MATERIAL FOR THE TASK Block Start
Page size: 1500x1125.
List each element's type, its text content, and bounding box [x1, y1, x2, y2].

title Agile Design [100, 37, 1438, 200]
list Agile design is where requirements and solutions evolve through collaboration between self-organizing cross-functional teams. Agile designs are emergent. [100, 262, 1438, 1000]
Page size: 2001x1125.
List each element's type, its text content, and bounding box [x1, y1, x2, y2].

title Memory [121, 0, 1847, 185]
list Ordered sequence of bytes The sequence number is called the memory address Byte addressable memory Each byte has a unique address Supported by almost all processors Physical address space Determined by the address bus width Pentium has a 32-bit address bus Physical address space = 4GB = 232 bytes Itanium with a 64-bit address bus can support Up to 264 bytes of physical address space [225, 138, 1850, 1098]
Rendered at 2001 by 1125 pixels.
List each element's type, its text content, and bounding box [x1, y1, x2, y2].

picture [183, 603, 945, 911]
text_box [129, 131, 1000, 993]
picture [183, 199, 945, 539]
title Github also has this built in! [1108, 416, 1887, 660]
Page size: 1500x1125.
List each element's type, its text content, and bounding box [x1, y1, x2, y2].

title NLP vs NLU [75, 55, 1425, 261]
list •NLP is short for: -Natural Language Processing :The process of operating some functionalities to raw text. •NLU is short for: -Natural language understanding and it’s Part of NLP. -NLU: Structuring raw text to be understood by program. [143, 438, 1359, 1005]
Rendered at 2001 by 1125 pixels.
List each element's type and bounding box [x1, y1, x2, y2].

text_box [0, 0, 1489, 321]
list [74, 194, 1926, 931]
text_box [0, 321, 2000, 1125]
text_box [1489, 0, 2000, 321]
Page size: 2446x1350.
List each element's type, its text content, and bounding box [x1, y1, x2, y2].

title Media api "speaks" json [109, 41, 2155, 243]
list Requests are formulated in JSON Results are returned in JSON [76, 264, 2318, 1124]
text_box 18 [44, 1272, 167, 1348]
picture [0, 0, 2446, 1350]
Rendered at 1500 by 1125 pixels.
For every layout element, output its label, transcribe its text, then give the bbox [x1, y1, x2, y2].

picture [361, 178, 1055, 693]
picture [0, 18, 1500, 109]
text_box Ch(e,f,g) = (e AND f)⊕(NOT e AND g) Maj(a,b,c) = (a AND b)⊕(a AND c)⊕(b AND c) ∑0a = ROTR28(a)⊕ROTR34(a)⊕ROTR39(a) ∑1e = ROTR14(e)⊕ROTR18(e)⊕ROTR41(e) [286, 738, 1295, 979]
MATERIAL FOR THE TASK Block End
The answer must be the complete set of entries, retyped exactly.

● **EXERCISE RESPONSE**
Page size: 1500x1125.
List each element's type, its text content, and bounding box [x1, y1, x2, y2].

title Agile Design [100, 37, 1438, 200]
list Agile design is where requirements and solutions evolve through collaboration between self-organizing cross-functional teams. Agile designs are emergent. [100, 262, 1438, 1000]
Page size: 2001x1125.
List each element's type, its text content, and bounding box [x1, y1, x2, y2].

title Memory [121, 0, 1847, 185]
list Ordered sequence of bytes The sequence number is called the memory address Byte addressable memory Each byte has a unique address Supported by almost all processors Physical address space Determined by the address bus width Pentium has a 32-bit address bus Physical address space = 4GB = 232 bytes Itanium with a 64-bit address bus can support Up to 264 bytes of physical address space [225, 138, 1850, 1098]
Rendered at 2001 by 1125 pixels.
List each element's type, its text content, and bounding box [x1, y1, x2, y2].

picture [183, 603, 945, 911]
text_box [129, 131, 1000, 993]
picture [183, 199, 945, 539]
title Github also has this built in! [1108, 416, 1887, 660]
Page size: 1500x1125.
List each element's type, its text content, and bounding box [x1, y1, x2, y2].

title NLP vs NLU [75, 55, 1425, 261]
list •NLP is short for: -Natural Language Processing :The process of operating some functionalities to raw text. •NLU is short for: -Natural language understanding and it’s Part of NLP. -NLU: Structuring raw text to be understood by program. [143, 438, 1359, 1005]
Rendered at 2001 by 1125 pixels.
List each element's type and bounding box [x1, y1, x2, y2].

text_box [0, 0, 1489, 321]
list [74, 194, 1926, 931]
text_box [0, 321, 2000, 1125]
text_box [1489, 0, 2000, 321]
Page size: 2446x1350.
List each element's type, its text content, and bounding box [x1, y1, x2, y2].

title Media api "speaks" json [109, 41, 2155, 243]
list Requests are formulated in JSON Results are returned in JSON [76, 264, 2318, 1124]
text_box 18 [44, 1272, 167, 1348]
picture [0, 0, 2446, 1350]
Rendered at 1500 by 1125 pixels.
For every layout element, output its label, transcribe its text, then give the bbox [x1, y1, x2, y2].

picture [361, 178, 1055, 693]
picture [0, 18, 1500, 109]
text_box Ch(e,f,g) = (e AND f)⊕(NOT e AND g) Maj(a,b,c) = (a AND b)⊕(a AND c)⊕(b AND c) ∑0a = ROTR28(a)⊕ROTR34(a)⊕ROTR39(a) ∑1e = ROTR14(e)⊕ROTR18(e)⊕ROTR41(e) [286, 738, 1295, 979]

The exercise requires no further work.